-- Try it --
Write these lines out again exactly as they appear, leaving out the pictures.

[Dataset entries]
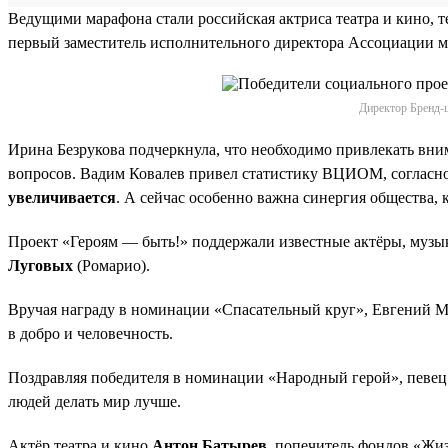
Ведущими марафона стали российская актриса театра и кино, 
первый заместитель исполнительного директора Ассоциации 
Директор Бренд-ц
Ирина Безрукова подчеркнула, что необходимо привлекать вн
вопросов. Вадим Ковалев привел статистику ВЦИОМ, согласн
увеличивается
. А сейчас особенно важна синергия общества,
Проект «Героям — быть!» поддержали известные актёры, музы
Луговых
(Ромарио).
Вручая награду в номинации «Спасательный круг», Евгений Ма
в добро и человечность.
Поздравляя победителя в номинации «Народный герой», певец 
людей делать мир лучше.
Актёр театра и кино
Антон Батырев
, попечитель фондов «Жи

-- Exercise output --
Ведущими марафона стали российская актриса театра и кино, 
первый заместитель исполнительного директора Ассоциации 
Директор Бренд-ц
Ирина Безрукова подчеркнула, что необходимо привлекать вн
вопросов. Вадим Ковалев привел статистику ВЦИОМ, согласн
увеличивается
. А сейчас особенно важна синергия общества,
Проект «Героям — быть!» поддержали известные актёры, музы
Луговых
(Ромарио).
Вручая награду в номинации «Спасательный круг», Евгений Ма
в добро и человечность.
Поздравляя победителя в номинации «Народный герой», певец 
людей делать мир лучше.
Актёр театра и кино
Антон Батырев
, попечитель фондов «Жи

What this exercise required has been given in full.